Sermons

The Commandments

By Leroy McCreary
Covetous Not All bad
You shall not covet your neighbor's house. You shall not covet your neighbor's wife, or his male or female servant, his ox or donkey, or anything that belongs to your neighbor." (Exodus 20:17)

Covetous Not All bad

You shall not covet your neighbor's house. You shall not covet your neighbor's wife, or his male or female servant, his ox or donkey, or anything that belongs to your neighbor." (Exodus 20:17)

June 10, 2018

 

Covet is not a word we hear on a regular basis. Yet, it is the word Almighty God used in his first conversation with his people at Mt. Sinai. God had brought his people out of Egypt on "eagles wings" and they are now gathered at Mt. Sinai. Here God speaks to them and gives them 10 commandments. God gave nine commandments before using the word, covet. Yet, God includes this word in commandment number 10. Just his doing that alone compels our interest and attention.

 

Since coveting is not a common word used in our day-to-day communications, I want to define it. Coveting means personal desires, feelings, and thoughts within your hearts. It means you desire and want something that belongs to another person so much that you are willing to go to any means to obtain it. In the community I grew up in coveting was often referred to as being "long-eyed" about things that belonged to other people.

 

The Scriptures provide examples of coveting. The first example is about King Ahab's request to purchase Naboth's vegetable garden. "Let me have your vineyard to use for a vegetable garden, since it is close to my palace. In exchange I will give you a better vineyard or, if you prefer, I will pay you whatever it is worth."

|---|

> _TASK ITEM 1_:
Print the portion of the sermon that begins at the words "June 10, 2018" and stops after the words "interest and attention.".

Saved data entries

|---|

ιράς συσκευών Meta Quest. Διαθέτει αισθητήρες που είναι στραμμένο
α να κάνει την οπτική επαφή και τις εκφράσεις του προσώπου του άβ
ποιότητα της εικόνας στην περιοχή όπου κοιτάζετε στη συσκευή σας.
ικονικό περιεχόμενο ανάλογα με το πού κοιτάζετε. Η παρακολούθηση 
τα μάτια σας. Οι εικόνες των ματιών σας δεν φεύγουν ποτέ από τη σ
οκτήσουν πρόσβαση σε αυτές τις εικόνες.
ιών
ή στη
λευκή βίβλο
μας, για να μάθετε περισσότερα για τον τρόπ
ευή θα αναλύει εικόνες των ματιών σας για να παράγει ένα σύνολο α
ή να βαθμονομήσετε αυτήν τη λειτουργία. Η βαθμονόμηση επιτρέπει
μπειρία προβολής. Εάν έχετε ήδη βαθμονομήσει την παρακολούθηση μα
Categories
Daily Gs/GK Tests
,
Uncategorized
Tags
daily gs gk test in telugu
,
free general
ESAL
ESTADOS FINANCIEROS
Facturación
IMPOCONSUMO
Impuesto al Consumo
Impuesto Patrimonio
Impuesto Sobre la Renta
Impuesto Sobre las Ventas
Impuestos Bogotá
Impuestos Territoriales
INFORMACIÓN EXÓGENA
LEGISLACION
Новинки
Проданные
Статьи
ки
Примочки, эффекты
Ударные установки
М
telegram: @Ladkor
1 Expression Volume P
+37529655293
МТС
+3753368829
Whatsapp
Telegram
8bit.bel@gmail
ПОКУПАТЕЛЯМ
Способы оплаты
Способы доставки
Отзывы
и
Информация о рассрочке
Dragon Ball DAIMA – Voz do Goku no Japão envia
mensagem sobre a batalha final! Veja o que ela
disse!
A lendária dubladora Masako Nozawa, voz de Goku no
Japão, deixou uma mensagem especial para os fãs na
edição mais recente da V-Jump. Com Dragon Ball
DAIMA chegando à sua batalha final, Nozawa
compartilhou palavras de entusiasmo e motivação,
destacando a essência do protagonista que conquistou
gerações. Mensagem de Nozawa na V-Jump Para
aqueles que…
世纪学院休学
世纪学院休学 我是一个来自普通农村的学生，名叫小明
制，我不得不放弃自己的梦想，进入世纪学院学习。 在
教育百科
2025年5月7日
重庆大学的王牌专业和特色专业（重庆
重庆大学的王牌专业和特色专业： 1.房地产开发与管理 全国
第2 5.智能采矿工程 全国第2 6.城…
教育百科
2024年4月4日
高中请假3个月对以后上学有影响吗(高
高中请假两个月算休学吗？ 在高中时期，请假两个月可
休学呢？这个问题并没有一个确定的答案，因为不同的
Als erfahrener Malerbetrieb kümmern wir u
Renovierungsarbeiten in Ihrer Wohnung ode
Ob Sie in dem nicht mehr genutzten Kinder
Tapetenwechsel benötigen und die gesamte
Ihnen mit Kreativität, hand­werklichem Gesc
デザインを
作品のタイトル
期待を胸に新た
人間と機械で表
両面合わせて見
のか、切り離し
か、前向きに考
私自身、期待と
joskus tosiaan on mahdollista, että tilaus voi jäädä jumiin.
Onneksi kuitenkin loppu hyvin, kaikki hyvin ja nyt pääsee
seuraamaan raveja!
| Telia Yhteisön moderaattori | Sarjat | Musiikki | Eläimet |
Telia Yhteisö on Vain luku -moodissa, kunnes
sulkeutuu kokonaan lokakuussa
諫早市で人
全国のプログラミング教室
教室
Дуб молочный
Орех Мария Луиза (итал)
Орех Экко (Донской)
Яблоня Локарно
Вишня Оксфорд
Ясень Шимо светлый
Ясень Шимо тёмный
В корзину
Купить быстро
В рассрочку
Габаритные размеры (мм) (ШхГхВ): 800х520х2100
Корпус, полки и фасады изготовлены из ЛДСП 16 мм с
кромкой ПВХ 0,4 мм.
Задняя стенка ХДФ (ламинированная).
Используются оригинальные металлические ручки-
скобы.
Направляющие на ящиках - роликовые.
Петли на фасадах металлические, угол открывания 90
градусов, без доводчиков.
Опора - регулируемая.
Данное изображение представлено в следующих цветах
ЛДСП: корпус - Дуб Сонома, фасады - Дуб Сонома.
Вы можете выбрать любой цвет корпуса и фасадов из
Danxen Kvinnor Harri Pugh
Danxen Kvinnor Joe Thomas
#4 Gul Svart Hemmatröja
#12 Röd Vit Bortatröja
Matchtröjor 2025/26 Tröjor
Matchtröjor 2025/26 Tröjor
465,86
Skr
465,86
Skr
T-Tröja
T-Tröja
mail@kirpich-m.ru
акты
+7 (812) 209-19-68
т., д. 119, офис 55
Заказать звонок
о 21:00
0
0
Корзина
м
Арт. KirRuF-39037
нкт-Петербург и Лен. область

|---|

> _TASK ITEM 2_:
Arrange the lines of the entries as a JSON list of strings, one string per line and blank lines left out, beginning at the first line of the entries and stopping after the line that contains "IMPOCONSUMO".

> _PROBLEM SOLUTION 1_:
June 10, 2018

 

Covet is not a word we hear on a regular basis. Yet, it is the word Almighty God used in his first conversation with his people at Mt. Sinai. God had brought his people out of Egypt on "eagles wings" and they are now gathered at Mt. Sinai. Here God speaks to them and gives them 10 commandments. God gave nine commandments before using the word, covet. Yet, God includes this word in commandment number 10. Just his doing that alone compels our interest and attention.

> _PROBLEM SOLUTION 2_:
[
  "ιράς συσκευών Meta Quest. Διαθέτει αισθητήρες που είναι στραμμένο",
  "α να κάνει την οπτική επαφή και τις εκφράσεις του προσώπου του άβ",
  "ποιότητα της εικόνας στην περιοχή όπου κοιτάζετε στη συσκευή σας.",
  "ικονικό περιεχόμενο ανάλογα με το πού κοιτάζετε. Η παρακολούθηση ",
  "τα μάτια σας. Οι εικόνες των ματιών σας δεν φεύγουν ποτέ από τη σ",
  "οκτήσουν πρόσβαση σε αυτές τις εικόνες.",
  "ιών",
  "ή στη",
  "λευκή βίβλο",
  "μας, για να μάθετε περισσότερα για τον τρόπ",
  "ευή θα αναλύει εικόνες των ματιών σας για να παράγει ένα σύνολο α",
  "ή να βαθμονομήσετε αυτήν τη λειτουργία. Η βαθμονόμηση επιτρέπει",
  "μπειρία προβολής. Εάν έχετε ήδη βαθμονομήσει την παρακολούθηση μα",
  "Categories",
  "Daily Gs/GK Tests",
  ",",
  "Uncategorized",
  "Tags",
  "daily gs gk test in telugu",
  ",",
  "free general",
  "ESAL",
  "ESTADOS FINANCIEROS",
  "Facturación",
  "IMPOCONSUMO"
]